____ DATA FOR THIS EXERCISE

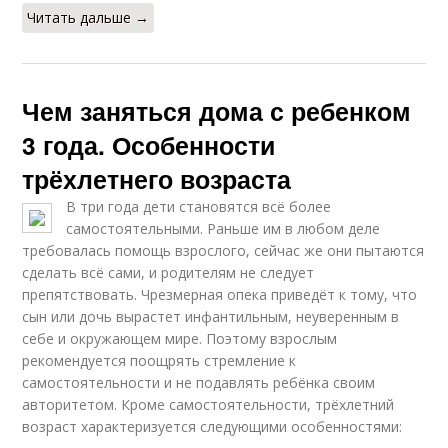
Читать дальше →
Чем заняться дома с ребенком
3 года. Особенности
трёхлетнего возраста
В три года дети становятся всё более
самостоятельными. Раньше им в любом деле
требовалась помощь взрослого, сейчас же они пытаются
сделать всё сами, и родителям не следует
препятствовать. Чрезмерная опека приведёт к тому, что
сын или дочь вырастет инфантильным, неуверенным в
себе и окружающем мире. Поэтому взрослым
рекомендуется поощрять стремление к
самостоятельности и не подавлять ребёнка своим
авторитетом. Кроме самостоятельности, трёхлетний
возраст характеризуется следующими особенностями:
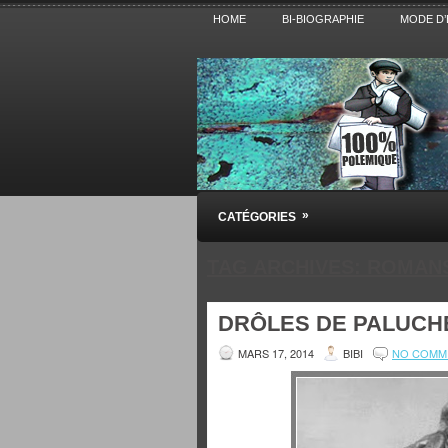
HOME
BI-BIOGRAPHIE
MODE D’
Pensez BiBi
»
CATÉGORIES
Blog polémique sur l'Actualité, la Cultur
TAG ARCHIVES:
ROMAN
DRÔLES DE PALUCH
MARS 17, 2014
BIBI
NO COMM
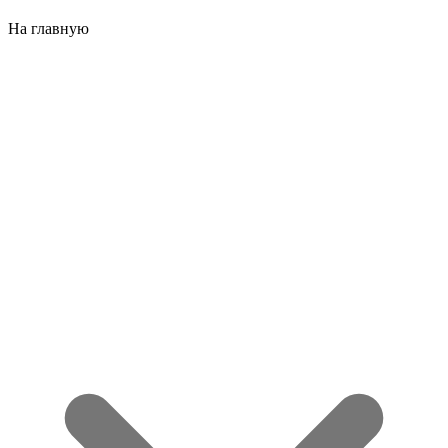
На главную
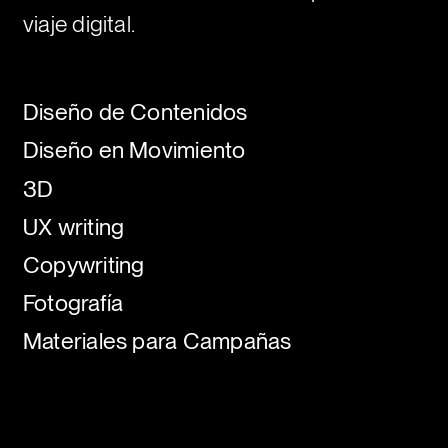
viaje digital.
Diseño de Contenidos
Diseño en Movimiento
3D
UX writing
Copywriting
Fotografía
Materiales para Campañas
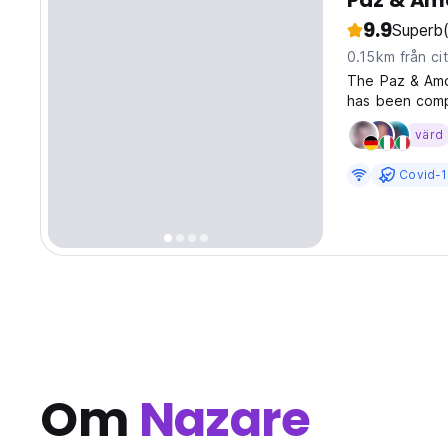
Paz & Am
9.9
Superb
0.15km från ci
The Paz & Amor
has been comp
all over the w
värd
beautiful, plea
Covid-1
Om
Nazare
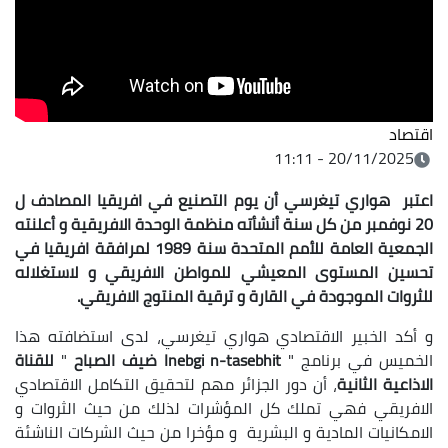
اقتصاد
20/11/2025 - 11:11
اعتبر هواري تيغرسي أن يوم التصنيع في افريقيا المصادف ل
20 نوفمبر من كل سنة أنشأته منظمة الوحدة الافريقية و أعلنته
الجمعية العامة للأمم المتحدة سنة 1989 لمرافقة افريقيا في
تحسين المستوى المعيشي للمواطن الافريقي و لاستغلاله
للثروات الموجودة في القارة و ترقية المنتوج الافريقي.
و أكد الخبير الاقتصادي هواري تيغرسي، لدى استضافته هذا
لخميس في برنامج "
Inebgi n-tasebhit
ضيف الصباح
"
للقناة
الاذاعية الثانية
، أن دور الجزائر مهم لتحقيق التكامل الاقتصادي
الافريقي فهي تملك كل المؤشرات لذلك من حيث الثروات و
الامكانيات المادية و البشرية و مؤخرا من حيث الشركات الناشئة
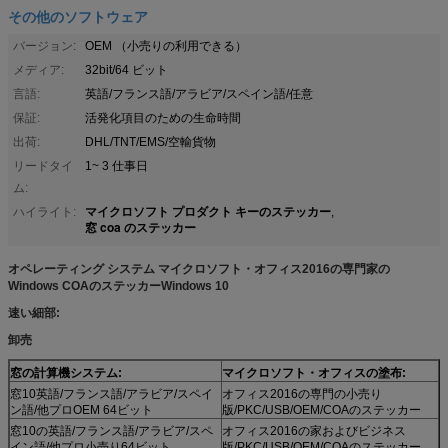
その他のソフトウェア
バージョン:
OEM （小売りの利用できる）
メディア:
32bit/64 ビット
言語:
英語/フランス語/アラビア/スペイン語/任意
保証:
活発化項目のための生命時間
出荷:
DHL/TNT/EMS/空輸貨物
リードタイ
1~ 3 仕事日
ム:
マイクロソフト プロダクト キーのステッカー
ハイライト:
,
窓 coa のステッカー
オペレーティング システム マイクロソフト・オフィス2016の専門家の
Windows COAのステッカーWindows 10
速い細部:
卸売
窓の計算機システム:
マイクロソフト・オフィスの塗布:
窓10英語/フランス語/アラビア/スペイ
オフィス2016の専門の小売り
ン語/他プロOEM 64ビット
版/PKC/USB/OEM/COAのステッカー
窓10の英語/フランス語/アラビア/スペ
オフィス2016の家およびビジネス
イン語/他プロ小売り64ビット
版/PKC/USB/OEM/COAのステッカー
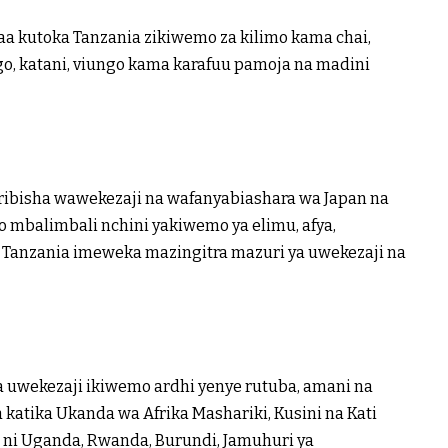
kutoka Tanzania zikiwemo za kilimo kama chai,
go, katani, viungo kama karafuu pamoja na madini
ibisha wawekezaji na wafanyabiashara wa Japan na
 mbalimbali nchini yakiwemo ya elimu, afya,
ni Tanzania imeweka mazingitra mazuri ya uwekezaji na
za uwekezaji ikiwemo ardhi yenye rutuba, amani na
a katika Ukanda wa Afrika Mashariki, Kusini na Kati
ni Uganda, Rwanda, Burundi, Jamuhuri ya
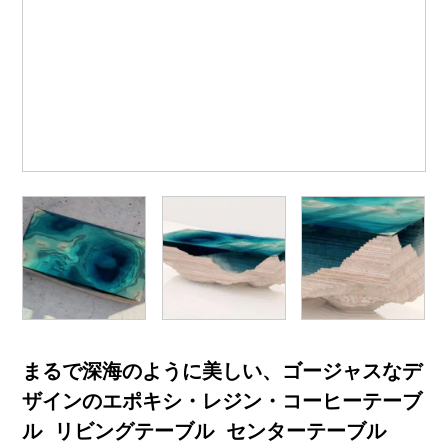
まるで深海のように美しい、ゴージャスなデ
ザインのエポキシ・レジン・コーヒーテーブ
ル リビングテーブル センターテーブル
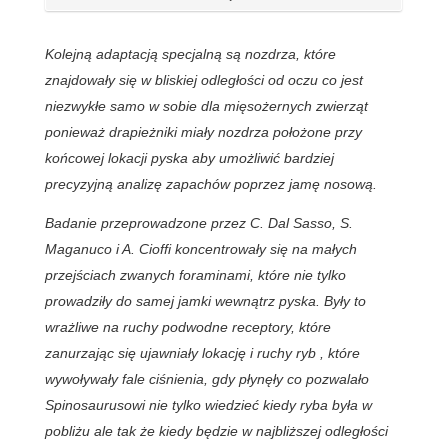
Kolejną adaptacją specjalną są nozdrza, które
znajdowały się w bliskiej odległości od oczu co jest
niezwykłe samo w sobie dla mięsożernych zwierząt
ponieważ drapieżniki miały nozdrza położone przy
końcowej lokacji pyska aby umożliwić bardziej
precyzyjną analizę zapachów poprzez jamę nosową.
Badanie przeprowadzone przez C. Dal Sasso, S.
Maganuco i A. Cioffi koncentrowały się na małych
przejściach zwanych foraminami, które nie tylko
prowadziły do samej jamki wewnątrz pyska. Były to
wrażliwe na ruchy podwodne receptory, które
zanurzając się ujawniały lokację i ruchy ryb , które
wywoływały fale ciśnienia, gdy płynęły co pozwalało
Spinosaurusowi nie tylko wiedzieć kiedy ryba była w
pobliżu ale tak że kiedy będzie w najbliższej odległości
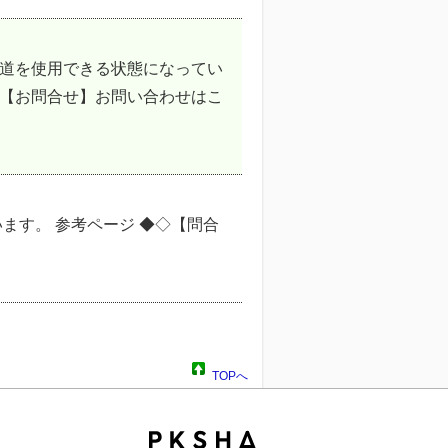
水道を使用できる状態になってい
◇【お問合せ】お問い合わせはこ
ます。 参考ページ ◆◇【問合
TOPへ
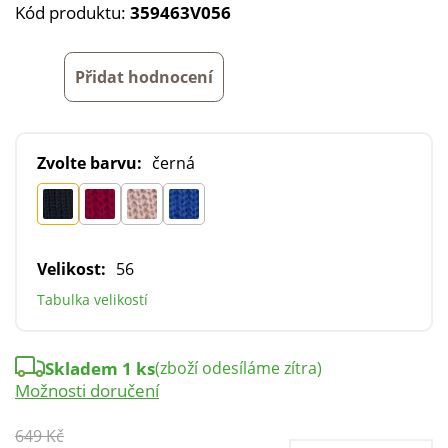
Kód produktu:
359463V056
Přidat hodnocení
Zvolte barvu:
černá
Velikost:
56
Tabulka velikostí
Skladem 1 ks
(zboží odesíláme zítra)
Možnosti doručení
649 Kč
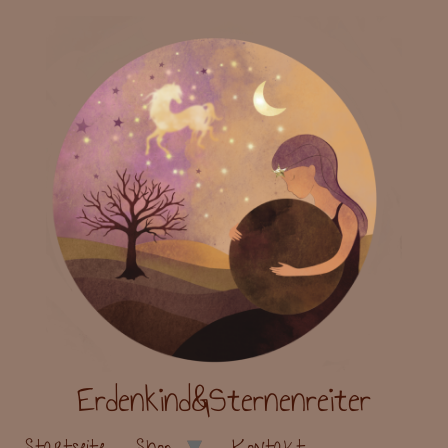
Erdenkind&Sternenreiter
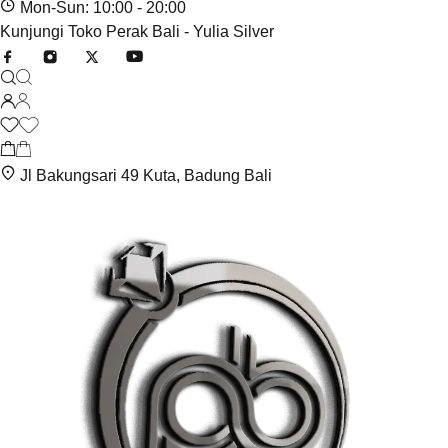
Mon-Sun: 10:00 - 20:00
Kunjungi Toko Perak Bali - Yulia Silver
Jl Bakungsari 49 Kuta, Badung Bali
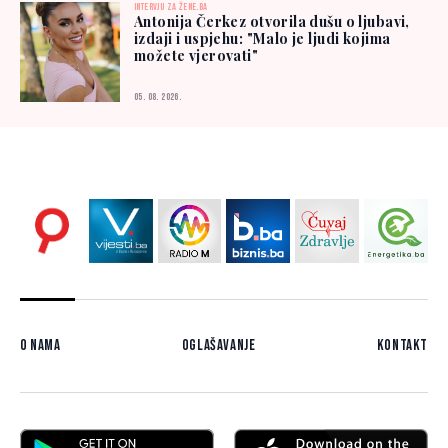
INTERVJU ZA ŽENE.BA
Antonija Čerkez otvorila dušu o ljubavi,
izdaji i uspjehu: "Malo je ljudi kojima
možete vjerovati"
05. 08. 2026.
O nama
Oglašavanje
Kontakt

________

● **REQUIREMENT**
Give every non-blank line from the start of the entries through the line containing "возраст характеризуется следующими", inclusive, as a Markdown table with the columns Row and Line, and leave the pictures out.

● **ANSWER SPACE**
| Row | Line |
|---|---|
| 1 | Читать дальше → |
| 2 | Чем заняться дома с ребенком |
| 3 | 3 года. Особенности |
| 4 | трёхлетнего возраста |
| 5 | В три года дети становятся всё более |
| 6 | самостоятельными. Раньше им в любом деле |
| 7 | требовалась помощь взрослого, сейчас же они пытаются |
| 8 | сделать всё сами, и родителям не следует |
| 9 | препятствовать. Чрезмерная опека приведёт к тому, что |
| 10 | сын или дочь вырастет инфантильным, неуверенным в |
| 11 | себе и окружающем мире. Поэтому взрослым |
| 12 | рекомендуется поощрять стремление к |
| 13 | самостоятельности и не подавлять ребёнка своим |
| 14 | авторитетом. Кроме самостоятельности, трёхлетний |
| 15 | возраст характеризуется следующими особенностями: |